__DOCUMENT SECTION__:
--*--

11 Disaster Recovery
N2WS’s DR (Disaster Recovery) solution allows you to recover your data and servers in case of a disaster. DR will help you recover your data for whatever reason your system was taken out of service. N2WS flexibility allows users to copy their backup snapshots to multiple AWS regions as well as to various AWS accounts, combining cross-account and cross-region options.
What does that mean in a cloud environment like EC2? Every EC2 region is divided into AZs which use separate infrastructure (power, networking, etc.). Because N2WS uses EBS snapshots you will be able to recover your EC2 servers to other AZs. N2WS’s DR is based on AWS’s ability to copy EBS snapshots between regions and allows you the extended ability to recover instances and EBS volumes in other regions. You may need this ability if there is a full-scale outage in a whole region. But it can also be used to migrate instances and data between regions and is not limited to DR. If you use N2WS to take RDS snapshots, those snapshots will also be copied and will be available in other regions.
- DynamoDB Tables - DR for DynamoDB tables is currently not supported by AWS.
- Redshift Clusters - Currently N2WS does not support DR of Redshift clusters. If you enable DR on a policy containing Redshift clusters, they will be ignored at the DR stage. You can enable copying Redshift snapshots between regions automatically by enabling cross-region snapshots using the EC2 console.
In the DR Options screen, configure the following, and then select Save.
- Enable DR – Select to display additional fields.
- DR Frequency (backups) – Frequency of performing DR in terms of backups. On each backup, the default is to copy snapshots of all supported backups to other regions. To reduce costs, you may want to reduce the frequency. See section 11.4 for considerations in planning DR.
- DR Timeout (hours) – How long N2WS waits for the DR process on the policy to complete. DR copies data between regions over a WAN (Wide Area Network) which can take a long time. N2WS will wait on the copy processes to make sure they are completed successfully. If the entire DR process is not completed in a certain time frame, N2WS assumes the process is hanging and will declare it as failed. Twenty-four hours is the default and should be enough time for a few 1 TiB EBS volumes to copy. Depending on the snapshot, however, you may want to increase or decrease the time.

--*--

__GIVEN DATA__:

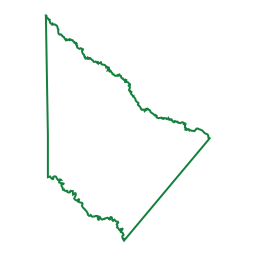 Bermejo, Formosa, Argentina (Natural Earth projection)
{"feature_id": "61730980B55817879292044", "entity_name": "Bermejo", "entity_type": "district", "adm_level": 2, "iso_a3": "ARG", "parent_name": "Argentina", "parent_adm1": "Formosa", "projection": "natural_earth1", "projection_center": [-61.415, -23.947], "detail": "fine", "context": "isolated", "style": "outline", "palette": "green", "viewbox_px": 256, "rotation_deg": 0, "n_neighbors": 0, "source": "geoboundaries", "source_scale": "gbopen_adm2", "svg_char_len": 5662}
<svg xmlns="http://www.w3.org/2000/svg" viewBox="0 0 256 256"><path d="M45.9,16.5L47.9,135.9L47.9,177.2L50.2,176.5L50.7,177.6L51.3,177.9L52.4,179.2L53.0,179.1L53.3,178.7L53.3,176.9L53.7,176.6L54.8,176.3L55.9,176.6L56.2,177.0L56.8,178.4L57.9,179.9L60.0,179.4L60.5,179.5L61.1,180.0L59.8,180.3L59.3,181.3L59.1,182.4L60.8,183.1L62.6,183.2L63.6,183.6L63.5,183.9L63.2,184.2L61.8,183.8L61.5,184.0L61.4,185.2L61.7,186.4L62.3,187.1L62.6,188.0L62.6,188.6L63.0,189.7L63.9,189.4L64.2,190.3L65.4,190.9L67.2,190.9L67.3,191.9L67.7,192.2L68.6,192.4L69.4,192.5L69.9,192.2L70.3,191.1L70.6,190.8L71.4,191.1L72.7,191.0L73.1,194.6L74.9,193.2L75.5,193.2L75.7,193.8L75.8,195.0L74.2,198.4L74.5,199.0L75.2,199.7L76.4,200.5L77.3,200.3L78.7,199.2L79.1,199.5L78.9,200.3L78.0,200.7L77.7,201.2L77.9,201.5L79.9,202.4L82.1,202.9L82.4,203.4L82.5,204.3L81.9,205.6L82.2,206.3L83.1,207.8L83.9,208.4L84.1,208.7L84.4,208.8L85.3,210.1L86.3,211.0L87.4,212.8L87.9,214.0L87.8,214.5L88.4,215.3L89.1,215.8L89.7,215.9L90.7,215.0L91.9,216.5L92.8,216.7L93.9,216.4L95.0,216.4L95.7,216.0L96.9,215.9L97.7,216.0L97.9,216.2L97.8,216.6L97.9,217.0L97.7,217.9L98.2,219.6L98.5,219.8L98.8,219.7L98.8,218.5L99.2,218.1L99.2,217.4L99.8,216.9L100.5,218.0L100.6,218.7L102.3,219.6L103.6,219.0L104.3,219.1L104.6,218.9L104.6,218.6L107.5,217.7L108.4,218.2L108.6,218.7L109.0,219.1L109.7,219.5L110.0,219.3L110.0,218.3L110.3,217.4L111.0,217.0L111.8,217.5L111.7,218.1L112.1,218.8L112.3,220.1L112.9,220.9L113.1,220.9L113.9,219.9L114.4,219.6L115.8,221.3L116.9,221.6L117.2,221.9L117.7,221.7L118.2,222.3L118.1,222.8L117.3,223.5L116.7,224.3L116.7,224.6L117.2,225.0L117.4,225.5L117.3,226.5L117.0,227.3L118.1,228.1L119.7,230.4L120.1,230.4L120.2,229.6L120.8,229.0L122.1,228.7L122.5,228.7L122.6,228.9L122.0,230.1L121.3,230.7L120.8,232.0L121.0,232.2L121.3,232.1L122.7,232.9L123.1,233.9L123.6,234.9L123.4,235.3L122.9,235.4L122.3,236.1L122.3,236.9L122.6,238.4L123.1,239.1L124.0,239.0L124.2,238.7L124.8,238.8L124.6,239.5L123.9,239.6L123.6,239.8L123.6,240.0L124.0,240.6L210.2,137.7L209.2,138.2L208.9,137.7L208.4,137.6L208.1,135.2L207.5,134.4L204.8,133.2L202.3,130.6L201.6,130.1L199.7,129.4L199.0,129.3L197.7,128.5L196.6,128.6L195.9,129.5L195.5,129.7L195.1,130.5L194.2,131.2L193.1,130.8L191.9,130.8L190.4,130.2L189.5,130.6L189.1,130.3L188.8,129.2L188.5,129.1L187.7,129.2L187.1,129.7L186.5,129.6L186.3,129.9L185.3,129.6L185.4,129.1L186.3,129.0L186.4,128.8L186.1,128.3L185.6,128.2L185.0,127.5L185.2,127.0L185.0,126.6L185.0,125.8L185.2,125.1L184.8,124.6L185.5,124.4L185.6,124.1L185.3,123.9L184.8,124.1L184.5,123.8L183.8,124.0L183.8,123.5L184.2,123.1L183.1,122.7L182.8,122.3L181.3,122.5L180.5,123.1L178.9,122.9L178.2,122.7L178.2,122.3L177.7,121.8L177.3,121.9L177.0,121.6L176.6,121.8L174.9,121.1L174.4,122.1L173.8,122.2L173.3,122.0L173.2,121.5L172.7,121.0L171.5,120.3L171.4,120.0L171.7,119.6L171.6,119.4L171.1,119.6L170.8,119.9L170.0,119.6L169.5,119.7L169.1,119.2L169.3,118.9L168.7,118.7L168.4,118.2L168.0,119.0L167.7,118.6L166.7,118.9L166.6,118.4L166.4,118.3L164.6,118.3L164.1,118.0L163.0,118.2L163.0,118.4L163.3,118.6L163.3,118.8L162.4,118.7L162.0,118.4L161.8,117.8L161.5,117.6L158.6,118.2L156.7,117.5L156.4,116.8L156.7,116.4L156.7,116.0L156.1,115.8L155.7,115.1L155.3,115.5L154.9,115.5L153.0,113.7L151.4,112.8L150.4,111.7L150.1,110.5L149.1,109.9L148.4,109.6L147.9,108.8L147.5,108.7L146.3,108.8L146.3,109.0L146.7,109.6L145.9,110.2L145.3,109.8L144.6,111.0L144.4,110.7L144.5,109.9L144.0,109.6L142.6,109.6L142.0,109.9L141.7,109.7L141.1,109.2L140.6,107.8L139.7,106.5L138.9,105.6L138.3,105.3L137.9,104.7L138.0,104.4L138.3,104.2L138.4,102.9L137.2,102.1L135.8,100.8L135.4,99.0L134.0,97.1L133.7,96.5L133.6,96.0L132.9,96.3L132.5,95.4L131.1,93.9L131.2,93.1L130.6,92.7L130.4,92.3L130.5,92.0L131.1,91.7L130.2,90.9L129.5,90.9L129.2,90.4L129.0,89.8L129.6,88.7L129.9,87.5L129.4,86.4L128.8,85.9L129.2,85.6L129.2,84.6L129.9,85.1L130.0,84.5L129.8,84.1L129.3,84.1L128.6,82.9L128.1,82.4L126.4,81.9L126.3,80.5L125.6,80.9L125.5,82.0L125.2,82.0L125.0,80.8L125.4,80.1L125.4,79.7L125.2,79.6L123.7,79.8L122.7,78.7L123.6,78.7L122.1,78.3L121.6,78.0L121.1,77.2L121.1,76.2L120.3,75.5L118.2,75.7L118.3,75.4L118.8,74.9L118.9,74.6L118.1,74.8L117.6,75.5L116.9,75.4L116.0,75.9L114.6,75.5L114.0,74.6L112.5,74.2L112.4,73.9L112.5,73.4L111.0,71.6L110.8,71.2L110.0,71.6L109.3,71.2L109.3,70.8L109.8,70.3L109.6,69.8L109.0,69.7L108.5,69.1L108.1,70.0L107.7,70.2L107.9,69.4L109.0,68.2L108.9,67.6L108.2,67.4L108.0,67.6L107.8,68.4L107.6,68.4L107.1,66.9L106.7,66.7L106.1,67.2L105.8,66.0L104.7,65.0L103.8,64.6L102.7,64.7L101.5,64.1L101.2,63.7L101.0,62.3L100.6,62.3L99.9,63.1L98.9,62.9L98.4,63.3L98.2,63.1L97.9,62.0L97.5,61.9L97.2,62.5L97.7,63.0L97.7,63.3L95.6,61.6L95.2,61.8L93.6,61.8L93.0,60.5L91.7,59.7L90.1,58.0L89.8,58.0L89.9,58.7L89.7,58.8L89.0,58.7L88.3,58.0L88.2,58.9L87.9,58.9L87.2,57.8L86.2,58.6L85.5,58.6L85.3,58.0L84.7,57.6L85.0,56.7L84.1,55.8L84.1,54.8L83.0,54.0L82.3,52.5L82.0,51.0L82.9,49.8L83.0,49.3L81.8,49.0L81.3,48.4L80.9,48.5L80.5,48.3L79.8,48.8L79.2,48.8L77.3,47.5L77.0,46.6L77.2,45.5L77.0,45.3L76.5,45.4L76.0,44.2L76.1,43.9L76.6,43.5L76.4,43.1L76.1,42.8L74.5,42.9L74.2,41.8L73.3,41.5L72.6,40.2L71.3,40.1L70.8,39.6L69.6,40.1L69.5,39.9L69.6,39.2L69.4,39.1L68.4,39.9L65.9,40.4L65.7,40.1L65.6,39.6L66.5,39.6L66.5,39.2L64.7,38.8L64.0,37.1L62.5,36.4L62.4,35.7L61.8,35.4L61.4,34.7L60.7,34.3L59.9,34.7L59.3,34.4L58.7,33.8L58.4,33.2L58.2,31.1L58.2,29.8L58.4,29.4L57.8,28.9L57.6,27.3L56.8,25.7L56.5,25.4L56.1,25.4L55.5,24.8L54.6,24.4L52.2,24.7L52.1,24.3L52.6,23.6L52.4,23.4L51.5,23.9L50.9,23.6L50.3,23.0L49.8,22.0L49.9,21.5L49.7,20.8L49.7,19.6L49.4,19.5L49.0,19.9L48.8,19.9L47.7,18.2L46.3,16.7L46.4,15.6L46.1,15.4L45.8,15.4L45.9,16.5Z" fill="none" stroke="#15803d" stroke-width="2"/></svg>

--*--

__TASK REQUIREMENTS__: Return the full disaster recovery section from above, word for word.

__RIGHT ANSWER__:
11 Disaster Recovery
N2WS’s DR (Disaster Recovery) solution allows you to recover your data and servers in case of a disaster. DR will help you recover your data for whatever reason your system was taken out of service. N2WS flexibility allows users to copy their backup snapshots to multiple AWS regions as well as to various AWS accounts, combining cross-account and cross-region options.
What does that mean in a cloud environment like EC2? Every EC2 region is divided into AZs which use separate infrastructure (power, networking, etc.). Because N2WS uses EBS snapshots you will be able to recover your EC2 servers to other AZs. N2WS’s DR is based on AWS’s ability to copy EBS snapshots between regions and allows you the extended ability to recover instances and EBS volumes in other regions. You may need this ability if there is a full-scale outage in a whole region. But it can also be used to migrate instances and data between regions and is not limited to DR. If you use N2WS to take RDS snapshots, those snapshots will also be copied and will be available in other regions.
- DynamoDB Tables - DR for DynamoDB tables is currently not supported by AWS.
- Redshift Clusters - Currently N2WS does not support DR of Redshift clusters. If you enable DR on a policy containing Redshift clusters, they will be ignored at the DR stage. You can enable copying Redshift snapshots between regions automatically by enabling cross-region snapshots using the EC2 console.
In the DR Options screen, configure the following, and then select Save.
- Enable DR – Select to display additional fields.
- DR Frequency (backups) – Frequency of performing DR in terms of backups. On each backup, the default is to copy snapshots of all supported backups to other regions. To reduce costs, you may want to reduce the frequency. See section 11.4 for considerations in planning DR.
- DR Timeout (hours) – How long N2WS waits for the DR process on the policy to complete. DR copies data between regions over a WAN (Wide Area Network) which can take a long time. N2WS will wait on the copy processes to make sure they are completed successfully. If the entire DR process is not completed in a certain time frame, N2WS assumes the process is hanging and will declare it as failed. Twenty-four hours is the default and should be enough time for a few 1 TiB EBS volumes to copy. Depending on the snapshot, however, you may want to increase or decrease the time.